-- ARBEITSFRAGEN --
1) Gib anhand des Lesetexts an, wann und wo „Hedda Gabler“ uraufgeführt wurde.
2) Zähle alle Stücke von Henrik Ibsen auf, die im Lesetext mit ihrem Titel genannt werden.

-- LESETEXT --
++++

You are currently viewing Denkanstöße durch Henrik Ibsen – ein Leserbrief

Im UniWehrsEL taucht unter den Suchbegriffen „Tabus brechen“, „Ich liebe das Schweigen“ und „Langeweile“ ein Name auf: Henrik Ibsen. Ob „Nora“, „Gespenster“ oder „Hedda Gabler“, seine Stücke reizen zu weiterführenden Überlegungen zeitgenössiger Themen. Sei es zu Geschlechterrollen bei Hedda oder Statusaufwertung durch Heirat, aber auch zu Profitgier und verfehltem Leben bei “Borkman” bietet er spannende Denkanstöße. Dazu ein Leserbrief mit großem Dank!

Liebes UniWehrsEL,

ich habe mir einmal Gedanken zu Geschlechterrollen bei „Hedda Gabler“ von Ibsen gemacht. Der Anlass war die Aufführung von den Hamburger Kammerspielen, die man immer einmal wieder bei Gastspielen erleben kann. So auch im Jahr 2024. Hedda Gabler wurde am 31. 01. 1891 am königlichen Residenztheater zu München uraufgeführt. Zu diesem Zeitpunkt hatte sich Ibsen bereits einen schriftstellerischen Namen gemacht. „Nora“ war 1879 bereits zum Skandal geworden.

++++

-- AUSZÜGE AUS DATENSÄTZEN --
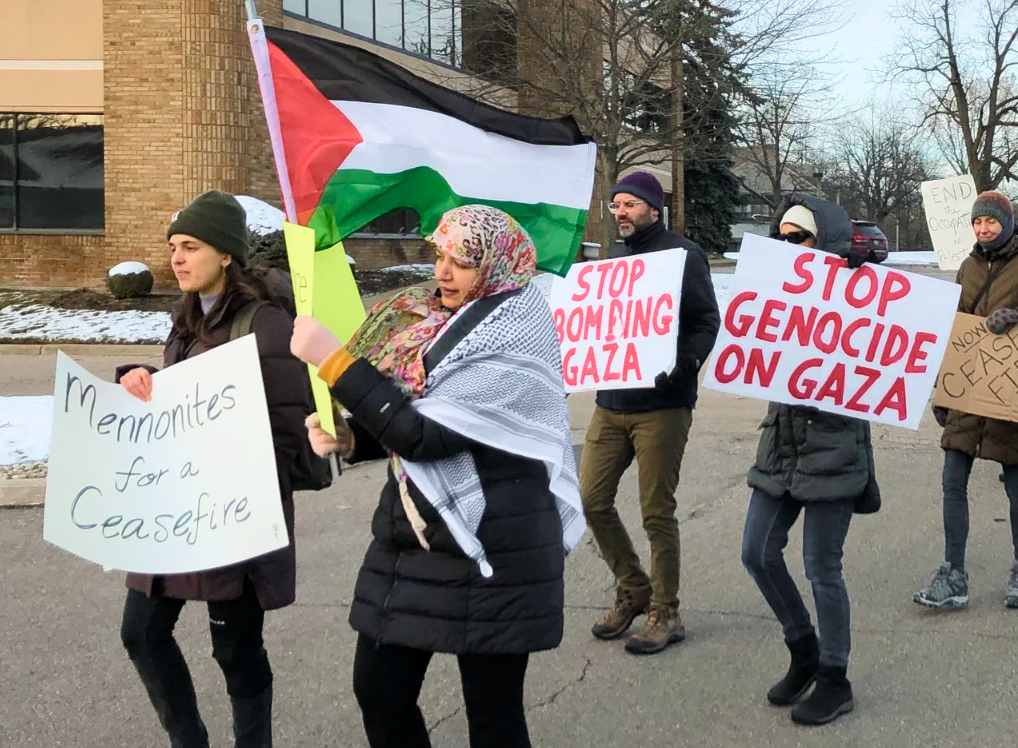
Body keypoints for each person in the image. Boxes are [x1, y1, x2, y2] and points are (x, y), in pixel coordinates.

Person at [291, 205, 582, 748]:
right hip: (416, 531)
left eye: (463, 262)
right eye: (440, 256)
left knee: (492, 714)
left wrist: (334, 363)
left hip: (493, 540)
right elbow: (416, 416)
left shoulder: (516, 330)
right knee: (379, 691)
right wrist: (356, 438)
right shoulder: (430, 317)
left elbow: (429, 437)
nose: (443, 272)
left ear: (497, 266)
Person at [116, 190, 311, 748]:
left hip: (234, 518)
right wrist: (137, 380)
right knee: (142, 634)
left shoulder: (265, 326)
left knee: (236, 651)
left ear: (226, 254)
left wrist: (224, 468)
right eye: (173, 246)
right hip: (173, 511)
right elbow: (175, 399)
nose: (177, 258)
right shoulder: (184, 319)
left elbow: (286, 436)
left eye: (191, 246)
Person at [741, 194, 881, 726]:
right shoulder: (773, 287)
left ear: (823, 239)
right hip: (782, 442)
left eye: (797, 237)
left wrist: (856, 289)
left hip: (834, 446)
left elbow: (893, 357)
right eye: (780, 237)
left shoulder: (861, 292)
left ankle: (835, 676)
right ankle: (803, 646)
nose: (786, 246)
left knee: (822, 567)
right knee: (756, 551)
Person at [578, 171, 721, 654]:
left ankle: (666, 610)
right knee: (591, 499)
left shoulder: (684, 256)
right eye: (615, 204)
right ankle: (633, 587)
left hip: (662, 405)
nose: (620, 212)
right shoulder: (612, 261)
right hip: (611, 401)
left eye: (630, 205)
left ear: (653, 210)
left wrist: (682, 364)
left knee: (656, 511)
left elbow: (706, 321)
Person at [916, 191, 1018, 611]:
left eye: (991, 222)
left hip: (1009, 392)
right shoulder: (967, 266)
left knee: (1016, 482)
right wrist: (944, 387)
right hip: (969, 389)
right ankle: (953, 573)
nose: (984, 228)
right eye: (978, 222)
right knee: (951, 482)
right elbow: (956, 325)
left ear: (1007, 222)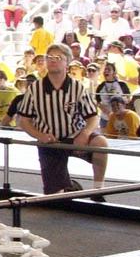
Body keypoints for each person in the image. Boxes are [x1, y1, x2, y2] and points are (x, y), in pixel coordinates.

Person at [16, 43, 108, 198]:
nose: (53, 60)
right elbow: (23, 121)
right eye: (50, 57)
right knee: (54, 196)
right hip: (50, 142)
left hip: (75, 135)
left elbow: (93, 116)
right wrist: (40, 135)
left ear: (67, 62)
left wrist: (85, 133)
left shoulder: (77, 88)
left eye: (58, 57)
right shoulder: (35, 89)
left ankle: (98, 190)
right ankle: (68, 187)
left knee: (101, 143)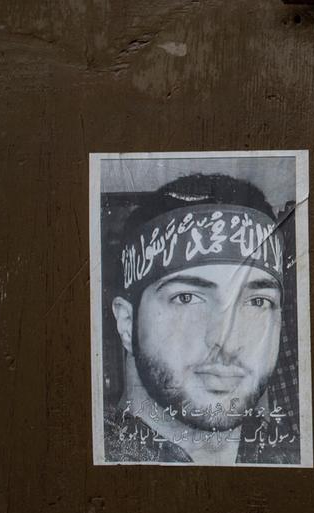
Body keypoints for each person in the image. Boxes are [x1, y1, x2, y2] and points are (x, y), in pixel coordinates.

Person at [104, 173, 300, 464]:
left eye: (258, 301)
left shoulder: (296, 454)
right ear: (126, 323)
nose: (228, 342)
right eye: (187, 298)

++++

-- LÖSUNGEN --
1) Am 31. Januar 1891 am königlichen Residenztheater zu München.

2) „Nora“, „Gespenster“, „Hedda Gabler“, „Borkman“